====== TRECHO FORNECIDO

Quem disse que o Ceará não participou da Revolução Pernambucana de 1817?

Quem disse que o Ceará não participou da Revolução Pernambucana de 1817?                                                                                                                                                                                                                  
                                                                         Heitor Feitosa Macêdo

         No dia 03 de maio de 2017 completam-se 200 anos do dia em que a República e a Independência foram proclamadas no Cariri cearense, sul do Estado do Ceará, antecipando a oficialização destas instituições em todo o Brasil. Contudo, há quem negue a adesão do território cearense à Revolução de 1817. 
        
Ouvidor do CE João Antônio Rodrigues de Carvalho.
No dia 6 de março de 1817, os revolucionários (liberais) pernambucanos de Recife puseram em prática os planos que arquitetavam há quase duas décadas, pois, dois anos antes da Insurreição dos Suassuna, ocorrida em 1801, já disseminavam na surdina princípios político-filosóficos iluministas.
         No final do século XVIII, também chamado de século das luzes, os princípios da corrente filosófica iluminista foram trazidos da Europa ao Brasil, onde desencadearam movimentos que, embora breves, foram bastante fecundos, gravando nos espíritos dos brasileiros ideias até então consideradas subversivas, como a igualdade, liberdade e fraternidade.
         O primeiro esboço dessas novas ideias eclodiu no interior do continente, na Vila Rica, hoje, Ouro Preto/MG. No entanto, tal movimento foi rapidamente abafado, não dando tempo para que fosse instalado um Governo Liberal. Mesmo assim, constituiu uma revolução no campo das ideias.
         Coisa semelhante ocorreu na Insurreição ou Inconfidência dos Suassuna, desta vez, em Pernambuco, onde um ramo da aristocrática família Cavalcante de Albuquerque, além de tomar o nome nativista de um mamífero do continente Americano (Suassuna ou Suaçuna = veado escuro), abraçou o pensamento que, naquele instante, revolvia a Europa e a América. Porém, tendo sido delatados por um amigo íntimo, os irmãos Suaçuna foram presos antes mesmo de deflagrarem qualquer esboço de efetiva rebeldia, todavia, como nada ficou provado contra eles, logo foram soltos e, mais tarde, puderam agir amplamente na Revolução de 1817 que, na capital pernambucana, Recife, durou 75 dias, de 6 de março a 19 de maio do mesmo ano. Mas, e no Ceará?
         Na maior parte da então província do Ceará, a revolução foi desarticulada graças à ação do precavido governador Manoel Ignácio de Sampaio, que mandou prender o seu principal articulador, o ouvidor-geral do Ceará João Antônio Rodrigues de Carvalho. No entanto, a Revolução rompeu no sul desta província, no Cariri, onde residiam alguns prosélitos do liberalismo.

============

• _OBJETIVO DO EXERCÍCIO_
Responda, com base no texto sobre a Revolução de 1817 no Ceará:
(a) Em que dia os revolucionários pernambucanos de Recife puseram em prática os seus planos?
(b) Em que lugar eclodiu o primeiro esboço das novas ideias iluministas?
(c) Quem mandou prender o ouvidor-geral do Ceará João Antônio Rodrigues de Carvalho?
Baseie-se somente no texto.

====== INFORMAÇÕES EXTRAÍDAS

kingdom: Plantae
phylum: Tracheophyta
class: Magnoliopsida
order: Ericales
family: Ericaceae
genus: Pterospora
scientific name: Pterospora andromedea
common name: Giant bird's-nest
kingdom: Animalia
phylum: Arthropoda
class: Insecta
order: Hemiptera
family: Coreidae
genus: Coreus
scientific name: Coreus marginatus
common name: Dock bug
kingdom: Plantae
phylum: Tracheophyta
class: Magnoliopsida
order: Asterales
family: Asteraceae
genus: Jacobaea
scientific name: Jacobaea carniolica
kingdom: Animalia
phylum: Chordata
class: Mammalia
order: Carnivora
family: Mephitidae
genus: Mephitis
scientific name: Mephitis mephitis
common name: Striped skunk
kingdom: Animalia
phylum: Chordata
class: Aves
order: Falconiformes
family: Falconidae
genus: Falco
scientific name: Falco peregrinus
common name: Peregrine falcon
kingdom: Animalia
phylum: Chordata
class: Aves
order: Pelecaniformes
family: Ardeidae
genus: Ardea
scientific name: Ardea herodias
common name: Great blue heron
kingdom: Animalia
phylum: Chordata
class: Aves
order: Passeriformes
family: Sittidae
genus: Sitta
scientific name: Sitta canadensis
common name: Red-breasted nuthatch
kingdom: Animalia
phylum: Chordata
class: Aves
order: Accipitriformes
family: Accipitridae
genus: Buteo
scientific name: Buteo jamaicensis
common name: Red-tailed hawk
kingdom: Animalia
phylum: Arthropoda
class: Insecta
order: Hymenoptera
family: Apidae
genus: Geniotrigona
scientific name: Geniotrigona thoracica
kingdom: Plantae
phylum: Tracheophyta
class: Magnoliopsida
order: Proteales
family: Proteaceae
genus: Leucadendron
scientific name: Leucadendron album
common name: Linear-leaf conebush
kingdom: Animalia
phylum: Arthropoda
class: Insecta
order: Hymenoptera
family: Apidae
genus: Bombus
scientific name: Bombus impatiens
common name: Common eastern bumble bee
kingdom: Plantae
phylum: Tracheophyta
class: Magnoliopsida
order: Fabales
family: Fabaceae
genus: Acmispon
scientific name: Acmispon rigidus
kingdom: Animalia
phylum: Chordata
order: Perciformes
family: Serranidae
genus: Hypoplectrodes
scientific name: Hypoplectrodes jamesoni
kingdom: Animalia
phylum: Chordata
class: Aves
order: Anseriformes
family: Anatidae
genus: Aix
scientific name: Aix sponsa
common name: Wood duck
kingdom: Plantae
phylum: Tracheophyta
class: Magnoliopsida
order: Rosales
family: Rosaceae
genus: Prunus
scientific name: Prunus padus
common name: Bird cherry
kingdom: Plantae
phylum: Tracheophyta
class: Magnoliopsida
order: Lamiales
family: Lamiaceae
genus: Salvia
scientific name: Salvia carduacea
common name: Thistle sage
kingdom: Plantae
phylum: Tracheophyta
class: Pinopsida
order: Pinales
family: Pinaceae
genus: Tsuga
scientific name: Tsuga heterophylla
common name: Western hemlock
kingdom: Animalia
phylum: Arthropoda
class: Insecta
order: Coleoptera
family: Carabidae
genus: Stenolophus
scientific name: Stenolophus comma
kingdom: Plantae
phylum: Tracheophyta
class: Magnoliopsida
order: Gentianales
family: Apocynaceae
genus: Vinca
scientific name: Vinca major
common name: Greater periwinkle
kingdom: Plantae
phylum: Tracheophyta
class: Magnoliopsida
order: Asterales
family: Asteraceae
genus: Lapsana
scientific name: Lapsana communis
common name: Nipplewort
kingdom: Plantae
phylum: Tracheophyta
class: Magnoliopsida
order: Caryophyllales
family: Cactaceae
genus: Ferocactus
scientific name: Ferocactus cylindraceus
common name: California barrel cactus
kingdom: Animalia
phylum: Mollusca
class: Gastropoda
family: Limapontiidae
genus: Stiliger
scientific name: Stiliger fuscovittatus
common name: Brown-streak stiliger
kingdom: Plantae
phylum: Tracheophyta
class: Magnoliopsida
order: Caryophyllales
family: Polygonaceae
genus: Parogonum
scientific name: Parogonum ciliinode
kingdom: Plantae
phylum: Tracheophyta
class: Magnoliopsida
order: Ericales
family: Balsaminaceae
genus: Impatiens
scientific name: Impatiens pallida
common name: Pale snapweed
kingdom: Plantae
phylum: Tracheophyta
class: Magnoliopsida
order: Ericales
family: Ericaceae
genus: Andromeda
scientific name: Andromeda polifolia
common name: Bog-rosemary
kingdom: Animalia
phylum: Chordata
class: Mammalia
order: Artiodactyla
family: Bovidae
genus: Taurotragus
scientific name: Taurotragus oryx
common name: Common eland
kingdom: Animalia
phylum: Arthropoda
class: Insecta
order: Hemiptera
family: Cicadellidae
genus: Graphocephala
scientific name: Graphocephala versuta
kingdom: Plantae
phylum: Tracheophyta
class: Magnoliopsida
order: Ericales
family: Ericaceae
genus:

============

• _RESPOSTA ESPERADA_
(a) Em 6 de março de 1817.
(b) Na Vila Rica, hoje Ouro Preto/MG.
(c) O governador Manoel Ignácio de Sampaio.